╭─ DATA FOR THE TASK
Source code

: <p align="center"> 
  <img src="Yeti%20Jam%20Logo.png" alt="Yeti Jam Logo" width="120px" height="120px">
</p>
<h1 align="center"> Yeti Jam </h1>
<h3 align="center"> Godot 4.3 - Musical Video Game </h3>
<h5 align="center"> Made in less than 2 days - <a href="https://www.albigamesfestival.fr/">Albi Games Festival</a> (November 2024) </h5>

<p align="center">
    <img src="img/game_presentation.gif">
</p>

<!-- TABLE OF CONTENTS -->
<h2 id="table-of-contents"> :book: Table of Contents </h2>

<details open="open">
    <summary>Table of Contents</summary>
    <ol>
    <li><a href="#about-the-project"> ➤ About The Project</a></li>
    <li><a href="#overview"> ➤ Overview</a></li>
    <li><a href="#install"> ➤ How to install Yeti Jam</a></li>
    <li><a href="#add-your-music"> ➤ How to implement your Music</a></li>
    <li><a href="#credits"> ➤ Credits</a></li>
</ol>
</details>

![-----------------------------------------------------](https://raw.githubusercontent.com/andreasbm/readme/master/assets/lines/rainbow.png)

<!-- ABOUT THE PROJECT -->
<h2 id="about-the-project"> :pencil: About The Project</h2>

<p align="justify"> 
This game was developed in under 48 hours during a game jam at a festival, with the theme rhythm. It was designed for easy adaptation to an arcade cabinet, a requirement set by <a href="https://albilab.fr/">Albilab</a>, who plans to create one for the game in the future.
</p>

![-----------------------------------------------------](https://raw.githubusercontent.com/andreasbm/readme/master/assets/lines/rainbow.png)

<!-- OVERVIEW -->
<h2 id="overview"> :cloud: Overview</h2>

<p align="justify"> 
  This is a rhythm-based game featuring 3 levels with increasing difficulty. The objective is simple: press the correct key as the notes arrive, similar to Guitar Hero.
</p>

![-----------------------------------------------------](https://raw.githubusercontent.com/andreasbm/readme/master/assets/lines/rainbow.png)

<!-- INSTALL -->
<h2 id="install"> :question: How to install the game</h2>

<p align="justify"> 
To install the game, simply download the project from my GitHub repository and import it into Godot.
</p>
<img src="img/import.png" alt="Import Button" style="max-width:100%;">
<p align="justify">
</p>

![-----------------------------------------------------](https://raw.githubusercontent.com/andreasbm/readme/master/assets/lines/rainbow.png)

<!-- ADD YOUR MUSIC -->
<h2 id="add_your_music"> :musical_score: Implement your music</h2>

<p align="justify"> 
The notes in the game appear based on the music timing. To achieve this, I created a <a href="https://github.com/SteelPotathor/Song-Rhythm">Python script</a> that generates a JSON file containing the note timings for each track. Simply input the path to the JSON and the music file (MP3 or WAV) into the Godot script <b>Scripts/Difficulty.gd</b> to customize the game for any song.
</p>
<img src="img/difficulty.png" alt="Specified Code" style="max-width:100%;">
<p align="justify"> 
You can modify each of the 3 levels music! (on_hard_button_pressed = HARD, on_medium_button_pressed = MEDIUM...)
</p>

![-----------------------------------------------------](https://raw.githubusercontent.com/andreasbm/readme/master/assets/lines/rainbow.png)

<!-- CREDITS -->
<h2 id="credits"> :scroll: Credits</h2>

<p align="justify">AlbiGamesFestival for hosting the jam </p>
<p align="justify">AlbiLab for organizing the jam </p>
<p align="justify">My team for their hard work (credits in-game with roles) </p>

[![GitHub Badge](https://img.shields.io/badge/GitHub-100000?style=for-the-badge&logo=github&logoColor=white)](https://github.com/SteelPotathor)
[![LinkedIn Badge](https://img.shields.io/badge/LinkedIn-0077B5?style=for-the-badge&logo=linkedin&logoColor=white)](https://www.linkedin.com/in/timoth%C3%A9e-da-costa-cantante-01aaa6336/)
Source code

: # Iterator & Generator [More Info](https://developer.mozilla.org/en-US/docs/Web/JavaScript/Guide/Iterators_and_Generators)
╰─
> **EXERCISE BRIEF**:
Put the lines from the one containing "hosting the jam </p>" up to and including the final line into a Markdown table, with a row number in a column named Row and each line in a column named Line. Skip any blank lines.

> **RESULT OF THE TASK**:
| Row | Line |
|---|---|
| 1 | <p align="justify">AlbiGamesFestival for hosting the jam </p> |
| 2 | <p align="justify">AlbiLab for organizing the jam </p> |
| 3 | <p align="justify">My team for their hard work (credits in-game with roles) </p> |
| 4 | [![GitHub Badge](https://img.shields.io/badge/GitHub-100000?style=for-the-badge&logo=github&logoColor=white)](https://github.com/SteelPotathor) |
| 5 | [![LinkedIn Badge](https://img.shields.io/badge/LinkedIn-0077B5?style=for-the-badge&logo=linkedin&logoColor=white)](https://www.linkedin.com/in/timoth%C3%A9e-da-costa-cantante-01aaa6336/) |
| 6 | Source code |
| 7 | : # Iterator & Generator [More Info](https://developer.mozilla.org/en-US/docs/Web/JavaScript/Guide/Iterators_and_Generators) |